Desakan itu disampaikan oleh Ketua Komisi A DPRD Jombang, Cakup Ismono, saat ditemui di ruang Komisi A DPRD Jombang, Senin (21/01/19).

Menurut Cakup, dengan statusnya saat ini, BPBD hanya memiliki fungsi koordinatif dan bukan merupakan lembaga eksekutor. Sehingga terkendala pada birokrasi yang ada. Sebab BPBD tidak bisa secara mandiri untuk menangani suatu kejadian bencana. Status yang ada saat ini juga dinilai menghambat pengadaan sarana dan prasarana untuk penanganan bencana secara dini. Termasuk segala bentuk bantuan.

“Saat ini status Kepala BPBD-kan ex officio yakni Sekda dan Kepala BPBD sebagai pelaksana, sehingga untuk memutuskan sesuatu ini kepala BPBD masih harus ke Sekda dulu, lalu ke OPD terkait lainya misalkan PUPR dan lainnya”, ujarnya.

Lebih lanjut, Cakup menjelaskan, sejauh ini desakannya ini sudah pernah disampaikan kepada pihak eksekutif dalam rapat Banggar bersama tim anggaran.
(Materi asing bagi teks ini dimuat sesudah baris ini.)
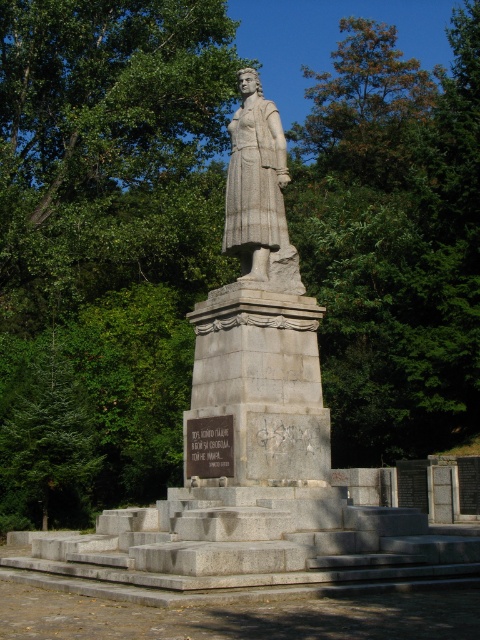
Question: Can you confirm if green leafy tree at upper center is wider than granite statue at center?

Choices:
 (A) no
 (B) yes

Answer: (B)

Question: Which of these objects is positioned closest to the granite statue at center?

Choices:
 (A) gray stone plaque at center
 (B) green leafy tree at upper center
 (C) green leafy tree at center
 (D) gray stone statue at center

Answer: (D)

Question: Which of the following is the farthest from the observer?

Choices:
 (A) (255, 218)
 (B) (224, 454)
 (C) (36, 420)
 (D) (249, 268)

Answer: (C)

Question: Does gray stone statue at center have a larger size compared to granite statue at center?

Choices:
 (A) yes
 (B) no

Answer: (A)

Question: Is green leafy tree at center thinner than gray stone plaque at center?

Choices:
 (A) yes
 (B) no

Answer: (B)

Question: Which is farther from the green leafy tree at upper center?

Choices:
 (A) green leafy tree at center
 (B) gray stone statue at center
 (C) gray stone plaque at center
 (D) granite statue at center

Answer: (C)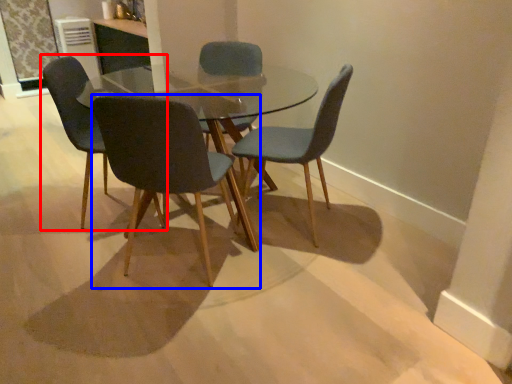
Question: Which object appears closest to the camera in this image, chair (highlighted by a red box) or chair (highlighted by a blue box)?

Choices:
 (A) chair
 (B) chair

Answer: (B)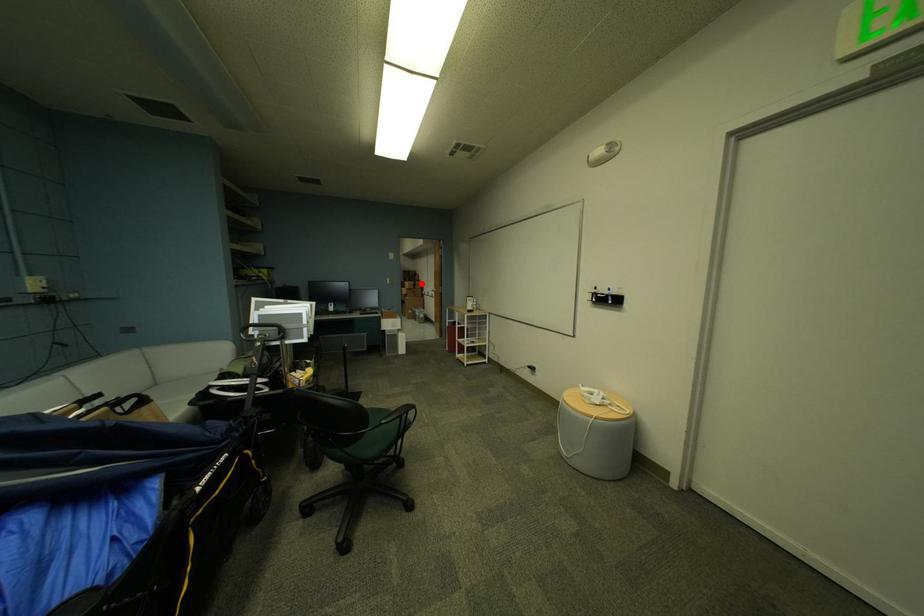
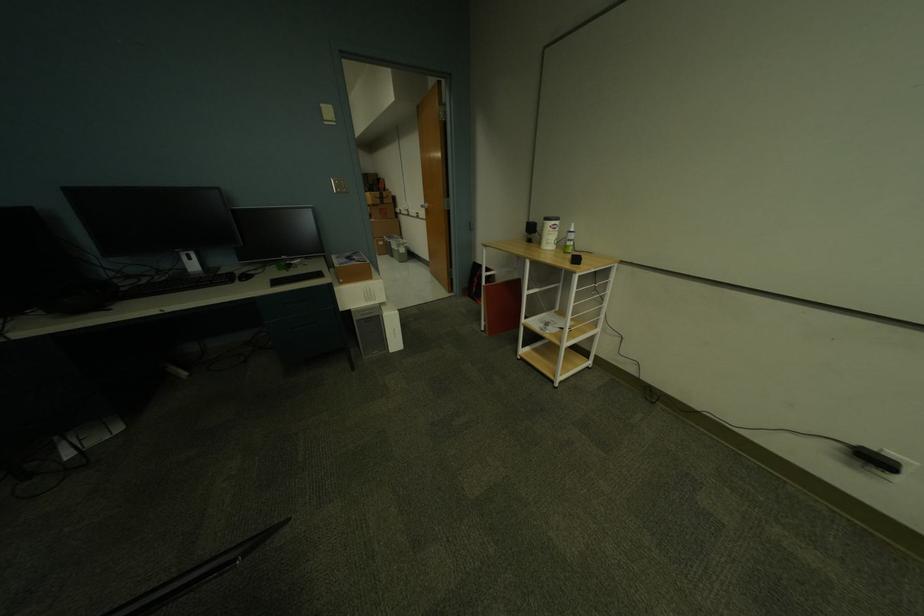
Question: A red point is marked in image1. In image2, is the corresponding 3D point closer to the camera or farther? Reply with the corresponding letter.

Choices:
 (A) The corresponding 3D point is closer.
 (B) The corresponding 3D point is farther.

Answer: (A)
Namun, hingga saat ini belum ada tanggapan maupun umpan balik dari Pemkab Jombang. Disatu sisi, kata dia, peningkatan status eselon ini dipandang sangat perlu, mengingat sejumlah wilayah di Jombang telah dipetakan rawan terhadap bencana.

“Karena secara politik korwil Pemkab yang punya kewenangan, saya sadari memang untuk status ini memang butuh koordinasi dengan Gubernur dan Pemerintah Pusat sebab sejauh ini BPBD ini dibentuk dengan Peraturan secara khusus, lepas dari peraraturan pemerintah tentang kelembagaan yang ada,” jelasnya.
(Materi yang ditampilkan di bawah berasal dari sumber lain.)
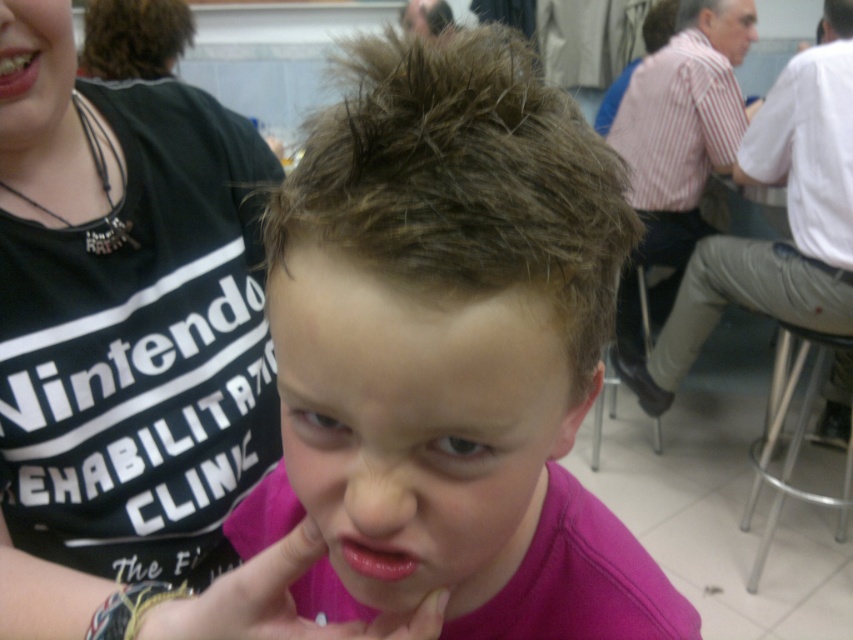
Question: Which object appears farthest from the camera in this image?

Choices:
 (A) matte black shirt at upper center
 (B) teeth glossy at upper left

Answer: (A)

Question: Is pink matte lips at center below teeth glossy at upper left?

Choices:
 (A) yes
 (B) no

Answer: (A)

Question: Which point is closer to the camera taking this photo?

Choices:
 (A) (165, 24)
 (B) (734, 60)

Answer: (A)

Question: Which of these objects is positioned farthest from the pink matte lips at center?

Choices:
 (A) silver metallic stool at lower right
 (B) teethsmoothtooth at upper left

Answer: (A)

Question: Is silver metallic stool at lower right to the right of teeth glossy at upper left from the viewer's perspective?

Choices:
 (A) no
 (B) yes

Answer: (B)

Question: Does pink matte hair at center appear on the right side of teeth glossy at upper left?

Choices:
 (A) no
 (B) yes

Answer: (B)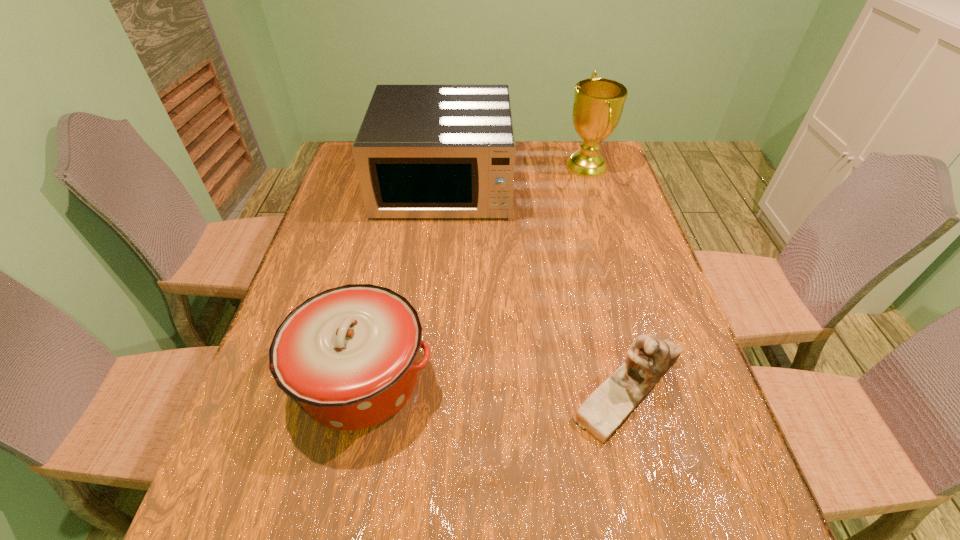
You are a GUI agent. You are given a task and a screenshot of the screen. Output one action in this format:
    pyautogui.click(x=<x>, y=<y>)
    Task: Click on the vacant point located between the figurine and the microwave oven
    
    Given the screenshot: What is the action you would take?
    pyautogui.click(x=536, y=286)

The width and height of the screenshot is (960, 540). Find the location of `blank region between the third tallest object and the award`. blank region between the third tallest object and the award is located at coordinates (474, 273).

This screenshot has height=540, width=960. Identify the location of empty space that is in between the microwave oven and the shortest object. (536, 286).

Find the location of a particular element. This screenshot has height=540, width=960. vacant area that lies between the microwave oven and the shortest object is located at coordinates (536, 286).

This screenshot has width=960, height=540. Find the location of `free area in between the figurine and the microwave oven`. free area in between the figurine and the microwave oven is located at coordinates (536, 286).

Identify which object is the second closest to the award. Please provide its 2D coordinates. Your answer should be formatted as a tuple, i.e. [(x, y)], where the tuple contains the x and y coordinates of a point satisfying the conditions above.

[(648, 359)]

Select which object is the second closest to the award. Please provide its 2D coordinates. Your answer should be formatted as a tuple, i.e. [(x, y)], where the tuple contains the x and y coordinates of a point satisfying the conditions above.

[(648, 359)]

I want to click on vacant region that satisfies the following two spatial constraints: 1. on the shiny surface of the award; 2. with the door open on the microwave oven, so click(591, 184).

At what (x,y) coordinates should I click in order to perform the action: click on free space that satisfies the following two spatial constraints: 1. on the shiny surface of the award; 2. with the door open on the microwave oven. Please return your answer as a coordinate pair (x, y). Image resolution: width=960 pixels, height=540 pixels. Looking at the image, I should click on (x=591, y=184).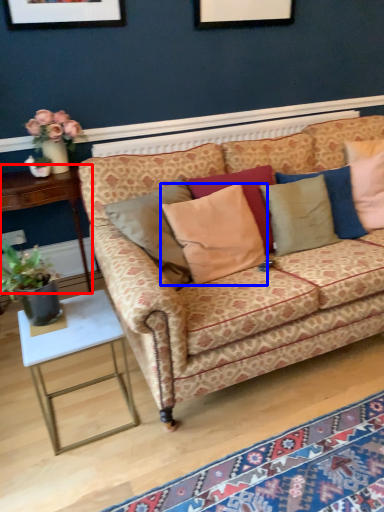
Question: Which object is closer to the camera taking this photo, table (highlighted by a red box) or pillow (highlighted by a blue box)?

Choices:
 (A) table
 (B) pillow

Answer: (B)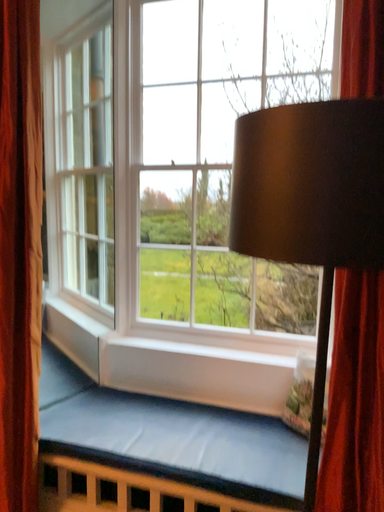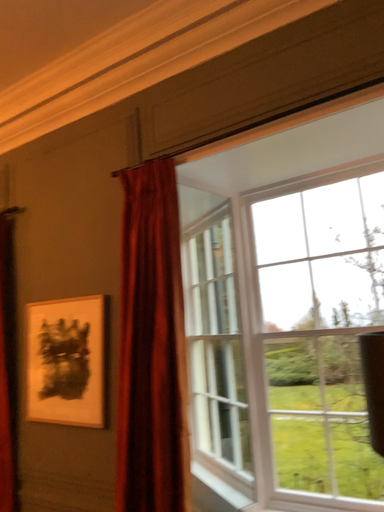
Question: Which way did the camera rotate in the video?

Choices:
 (A) rotated right
 (B) rotated left

Answer: (B)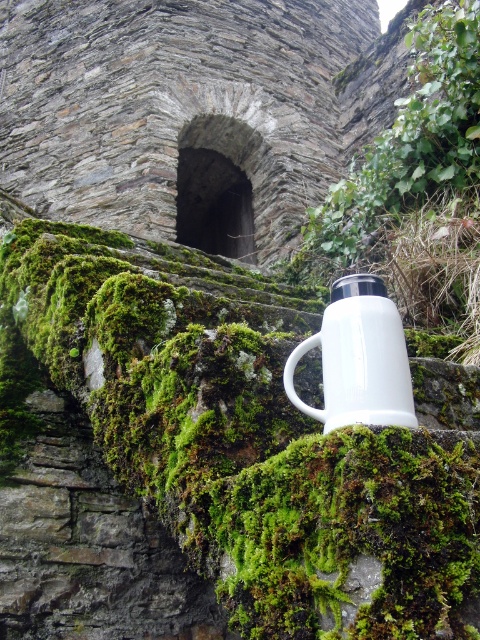
You are a painter who wants to place a new brush holder between the green mossy stone at upper center and the white enamel mug at center. Based on their positions, which object should the brush holder be closer to?

The brush holder should be placed closer to the white enamel mug at center because the green mossy stone at upper center is positioned on the left side of the white enamel mug at center, meaning the mug is to the right of the stone. Therefore, the holder should be placed between them, closer to the mug.

Based on the photo, you are an archaeologist examining the stone structure. You notice the green mossy stone at upper center and the white enamel mug at center. Which object is closer to you as you stand in front of the structure?

The green mossy stone at upper center is closer to you because it is in front of the white enamel mug at center.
Cakup meyakini, dengan status eselon dua ini, upaya penangan bencana akan bisa dilakukan cepat tanpa harus menunggu birokrasi yang terlalu banyak. Terutama, lanjut Cakup, untuk pengadaan sarana prasarana yang terkait dengan upaya dan penanggulangan bencana secara otomatis akan terpenuhi. Misalkan, kata Cakup, alat pendeteksi pergerakan tanah atau EWS (Early Earning System).
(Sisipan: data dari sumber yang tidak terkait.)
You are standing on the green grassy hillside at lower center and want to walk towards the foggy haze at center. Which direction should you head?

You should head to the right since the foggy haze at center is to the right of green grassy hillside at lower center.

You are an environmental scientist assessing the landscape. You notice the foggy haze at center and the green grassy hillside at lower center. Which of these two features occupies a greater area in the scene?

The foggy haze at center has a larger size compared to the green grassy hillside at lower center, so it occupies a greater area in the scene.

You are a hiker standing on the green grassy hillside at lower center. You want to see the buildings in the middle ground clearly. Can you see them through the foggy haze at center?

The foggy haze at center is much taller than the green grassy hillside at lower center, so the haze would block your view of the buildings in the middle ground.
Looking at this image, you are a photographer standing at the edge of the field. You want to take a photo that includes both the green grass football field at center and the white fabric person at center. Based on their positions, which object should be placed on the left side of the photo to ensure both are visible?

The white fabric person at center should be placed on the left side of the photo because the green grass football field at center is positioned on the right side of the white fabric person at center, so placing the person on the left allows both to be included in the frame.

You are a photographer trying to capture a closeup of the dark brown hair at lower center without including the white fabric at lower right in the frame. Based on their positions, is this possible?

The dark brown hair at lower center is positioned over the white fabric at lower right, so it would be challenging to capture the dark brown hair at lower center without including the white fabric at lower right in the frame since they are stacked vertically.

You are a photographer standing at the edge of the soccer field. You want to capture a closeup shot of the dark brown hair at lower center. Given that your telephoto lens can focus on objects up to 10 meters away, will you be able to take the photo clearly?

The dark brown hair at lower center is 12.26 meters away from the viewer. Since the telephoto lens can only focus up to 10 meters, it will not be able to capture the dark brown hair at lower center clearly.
“Sehingga bantuan-bantuan bisa dengan mudah diambil. Karena konsetrasi Pemerintah saat ini pada bencana, saya juga baca imbauan BMKG bahwa tahun ini memang diprediksi akan ada banyak bencana alam karena faktor cuaca, ini juga agar ada tindakan pencegahan lebih dini”, tuturnya.

Pemkab Jombang Tak Punya Early Warning System

Sementara sebelumnya, dua Kecamatan di Jombang, yakni Bareng dan Kecamatan Wonosalam dipetakan rawan terhadap bencana tanah longsor. Sedangkan, satu-satunya alat pendeteksi pergerakan tanah milik Balai SDA Provinsi Jawa timur yang terpasang di Desa Jarak sejak tahun 2013 lalu mengalami kerusakan sehingga tidak lagi berfungsi.

Ironisnya, Pemkab Jombang sendiri sampai saat ini tidak memiliki alat yang dinamakan Early Warning System (EWS) ini. Masyarakat yang tinggal di wilayah tersebut diimbau untuk meningkatkan kewaspadaannya.

“Rawan longsor itu di sekitar Pengajaran Desa Galengdowo disana ada empat titik, di Desa Jarak ada tiga titik, lalu di Desa Ngrimbi dan Ngampungan Bareng juga ada, dan masih banyak lagi,” ungkap Gunadi, Kasi Pencegahan dan Kesiapsiagaan BPBD Jombang.

Selain tanah longsor, sejumlah wilayah juga dipetakan rawan terjadi banjir dan angin puting beliung. Warga yang tinggal di sepanjang bantaran sungai juga diimbau untuk berhati-hati. Ini mengingat adanya peningkatan volume air sungai menyusul adanya hujan deras dalam beberapa hari terakhir.

Meningkatnya volume air dan derasnya arus sungai ini, kata Gunadi berpotensi memicu terjadinya pergerusan tanah dibantaran sungai hingga luapan air yang menyebabkan terjadinya banjir.

“Banyak masyarakat di Jombang yang tinggal di sekitar bantaran sungai, mulai dari Wilayah Kecamatan Wonosalam, Mojowarno, Bareng, Mojoagung dan Sumobito,” pungkasnya.